→ **EXERCISE**:
Exactly as written, copy every line from the one containing "f_number: 2.4" through the end of the records, with the pictures left out.
########
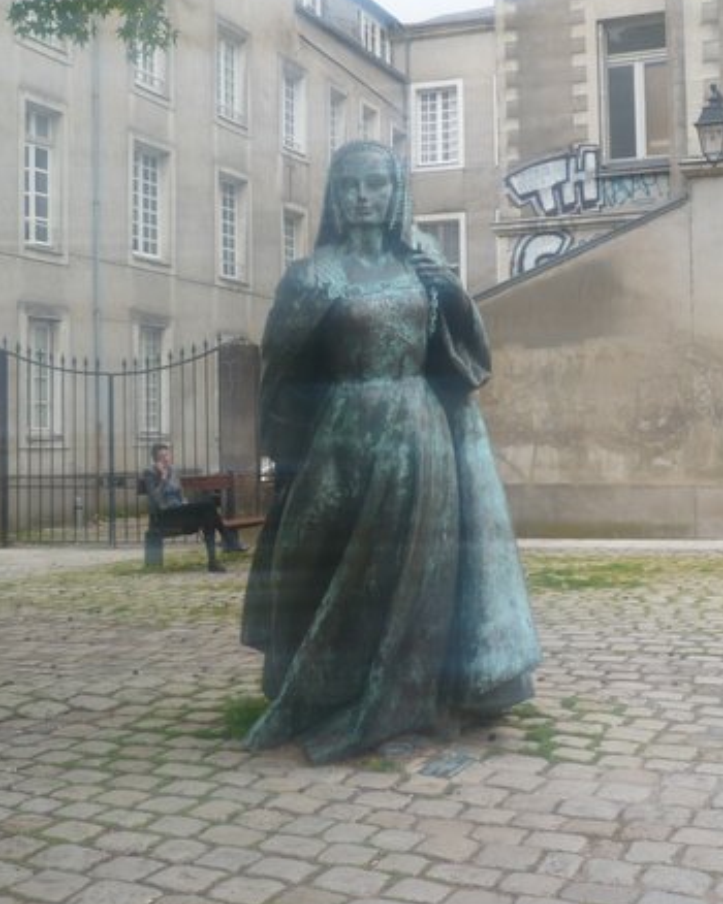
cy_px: 431
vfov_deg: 40.3
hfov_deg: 32.7
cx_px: 355
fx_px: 1231
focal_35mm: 46
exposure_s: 1/200
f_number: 3.4
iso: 100
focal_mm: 7
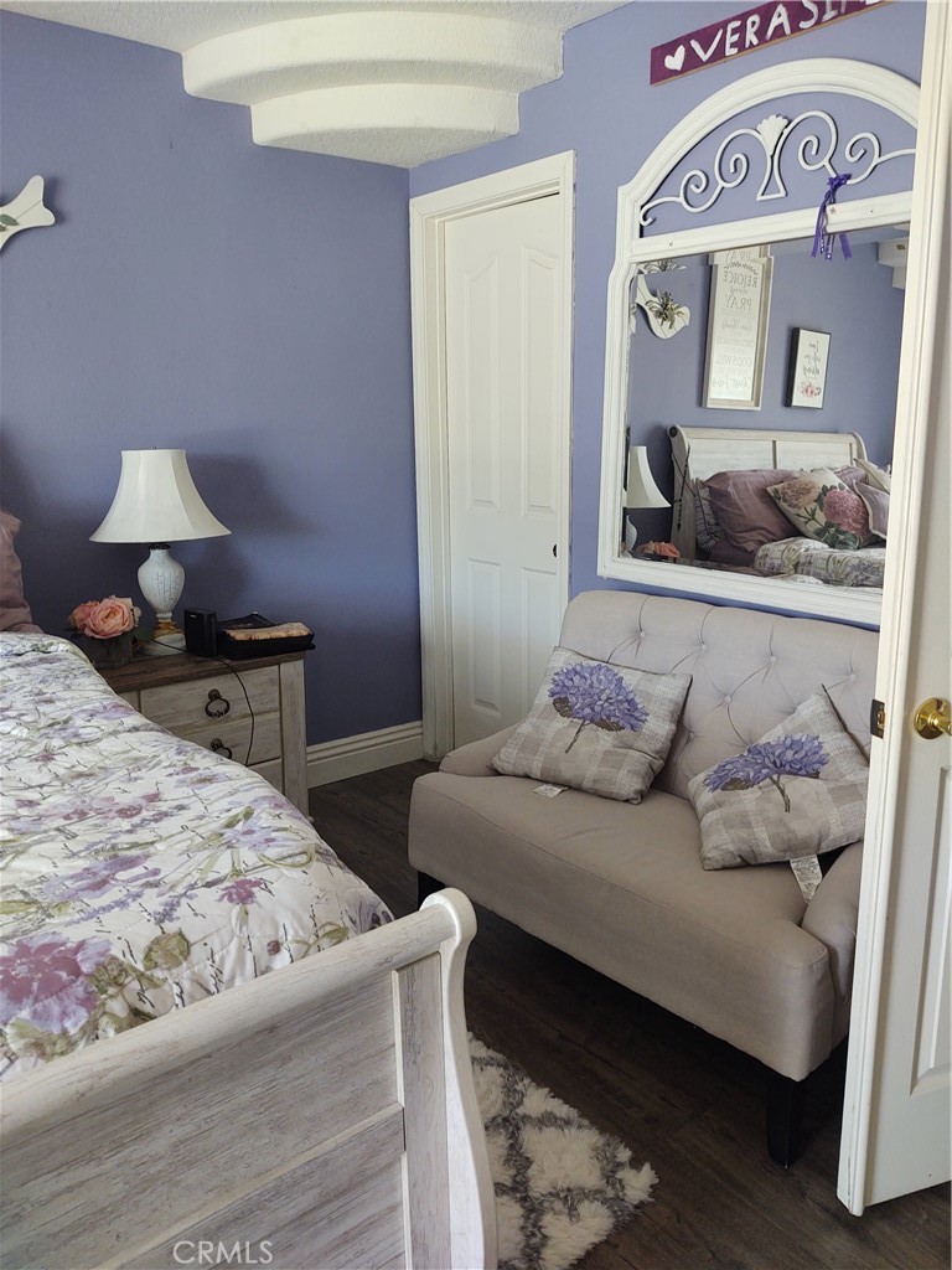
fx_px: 990
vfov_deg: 65.3
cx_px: 476
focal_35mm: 27
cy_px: 635
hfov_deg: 51.4
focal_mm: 4.75
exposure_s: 1/60
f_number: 1.7
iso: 200
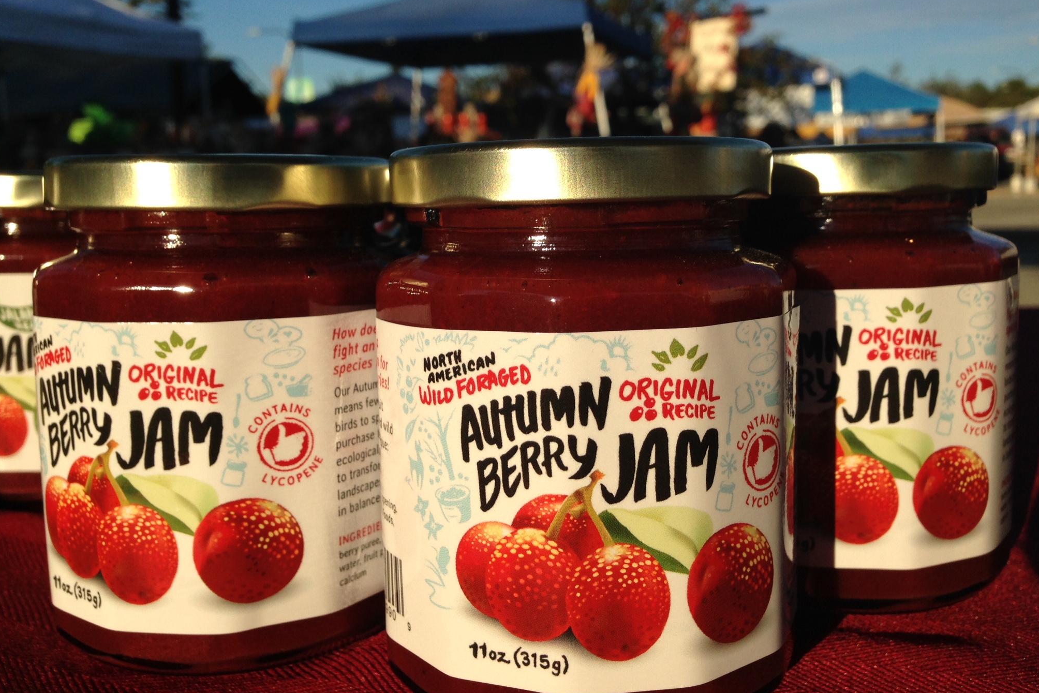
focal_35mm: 35
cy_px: 308
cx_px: 524
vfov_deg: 37.8
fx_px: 1010
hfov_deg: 54.4
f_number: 2.4
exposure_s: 1/2463
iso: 50
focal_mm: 4.12
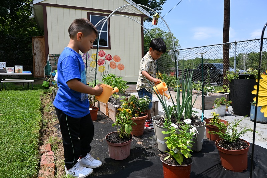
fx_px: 178
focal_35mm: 24
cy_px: 89
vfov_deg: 53.1
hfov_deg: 73.8
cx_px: 134
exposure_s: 1/320
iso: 100
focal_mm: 16
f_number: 6.3
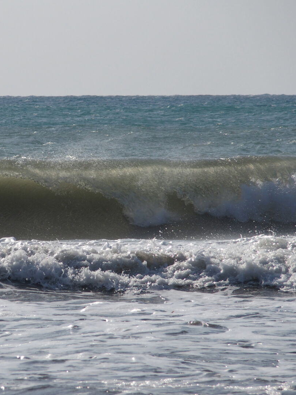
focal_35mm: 401
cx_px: 55
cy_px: 198
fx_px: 4571
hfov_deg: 3.7
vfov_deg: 4.9
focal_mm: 64.3
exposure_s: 1/200
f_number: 4.5
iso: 100
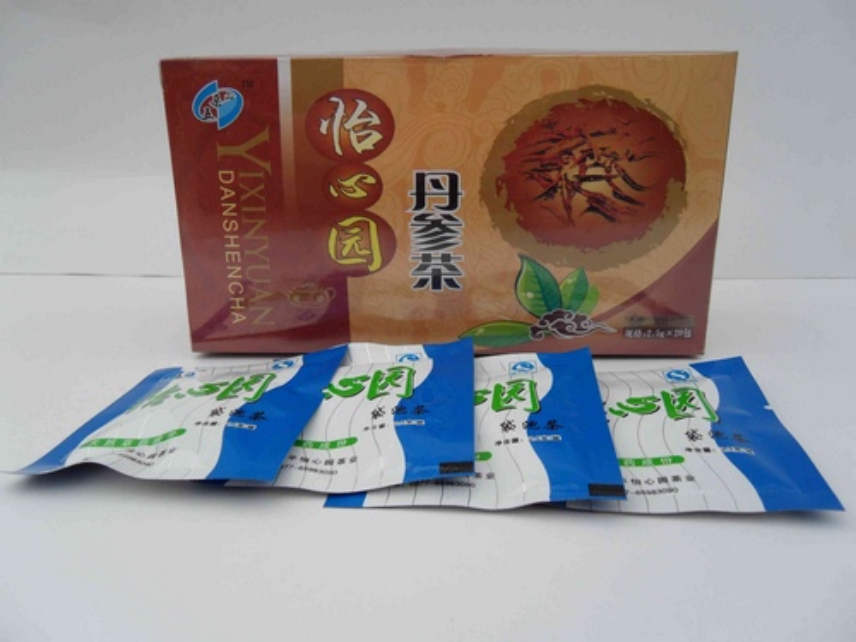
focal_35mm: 28
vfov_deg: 49.7
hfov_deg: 63.4
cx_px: 428
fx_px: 692
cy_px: 321
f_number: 3.4
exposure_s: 1/750
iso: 80
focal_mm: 5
########
→ **EXPECTED ANSWER**:
f_number: 2.4
exposure_s: 1/2463
iso: 50
focal_mm: 4.12
fx_px: 178
focal_35mm: 24
cy_px: 89
vfov_deg: 53.1
hfov_deg: 73.8
cx_px: 134
exposure_s: 1/320
iso: 100
focal_mm: 16
f_number: 6.3
focal_35mm: 401
cx_px: 55
cy_px: 198
fx_px: 4571
hfov_deg: 3.7
vfov_deg: 4.9
focal_mm: 64.3
exposure_s: 1/200
f_number: 4.5
iso: 100
focal_35mm: 28
vfov_deg: 49.7
hfov_deg: 63.4
cx_px: 428
fx_px: 692
cy_px: 321
f_number: 3.4
exposure_s: 1/750
iso: 80
focal_mm: 5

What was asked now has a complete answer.